Fooling Houdini by Alex Stone

Fooling Houdini by Alex Stone

Author:Alex Stone
Language: eng
Format: epub, mobi
Publisher: HarperCollins US


I HALF EXPECTED THE NEXT letter to arrive by homing pigeon or Hedwig the Owl. I waited for it with bated breath, on pins and needles and even a few steak knives. In the meantime, I began readying my defense. I’d decided I was going to make it a test case, a referendum on secrecy. I’d probably lose, but who knew? Maybe I’d manage to sway some liberal activist judge toward my rejectionist view of the magician’s code. I had visions of the Scopes trial. I fantasized about retaining Alan Dershowitz to represent me. I was preparing an amicus brief even though I had no idea what an amicus brief was. I had selected a philosopher friend as my co-counsel, along with a human rights lawyer from D.C. whom I’d met at a Halloween party. (I was Anton Chigurh, the killer in No Country for Old Men, and she was Vincent van Gogh’s Starry Night.) Court drawings would show my legal team—which I’d determined would include at least one clown—badgering the “ethics chairman” and those immaterial witnesses who’d lodged complaints against me wilting under the cross.

But it never happened.

December 24 came and went without incident. No letter. No owls. Nothing. The Society had backed away from the case. I’d called their bluff, stared them down with my legalese-laden letter, seizing victory before the first crack of the gavel. Case dismissed.

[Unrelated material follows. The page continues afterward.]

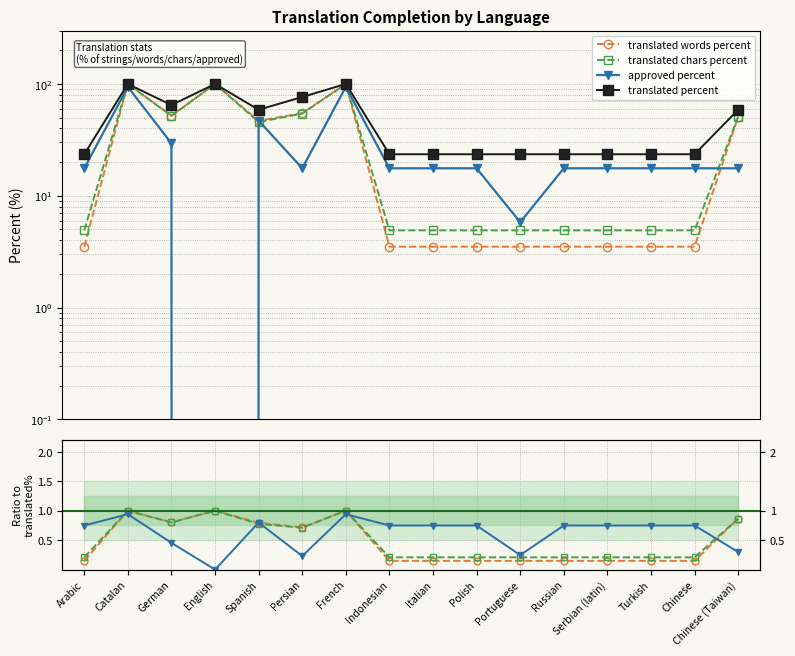

Rank the categories by translated words percent value from highest to lowest.

Catalan, English, French, Chinese (Taiwan), German, Spanish, Persian, Arabic, Indonesian, Italian, Polish, Portuguese, Russian, Serbian (latin), Turkish, Chinese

Well . . . sort of. My membership at the local assembly had lapsed, and Tom Klem, the head of our local order, was refusing to let me pay my dues. I’d paid them late in the past, so this was the board’s way of ousting me on a technicality, ex parte and without a hearing. But my membership in the National Assembly remained valid, which was far more important.

Still, I felt uneasy. Even though I’d been granted a reprieve (more or less), the whole ordeal had cast a pall over my year of magical thinking. Not helping matters much was the fact that Richard M. Dooley, former president of the National Assembly, was denying any knowledge of having signed my Magic Olympics entry form. (He not only signed it, but also mailed it for me.) Maybe he forgot or was too ashamed at having rubber-stamped a loser—not to mention a traitor. After the Olympics, a new president had taken office. Had Dooley been cashiered because of me? I was told this was not the case, but I had my doubts.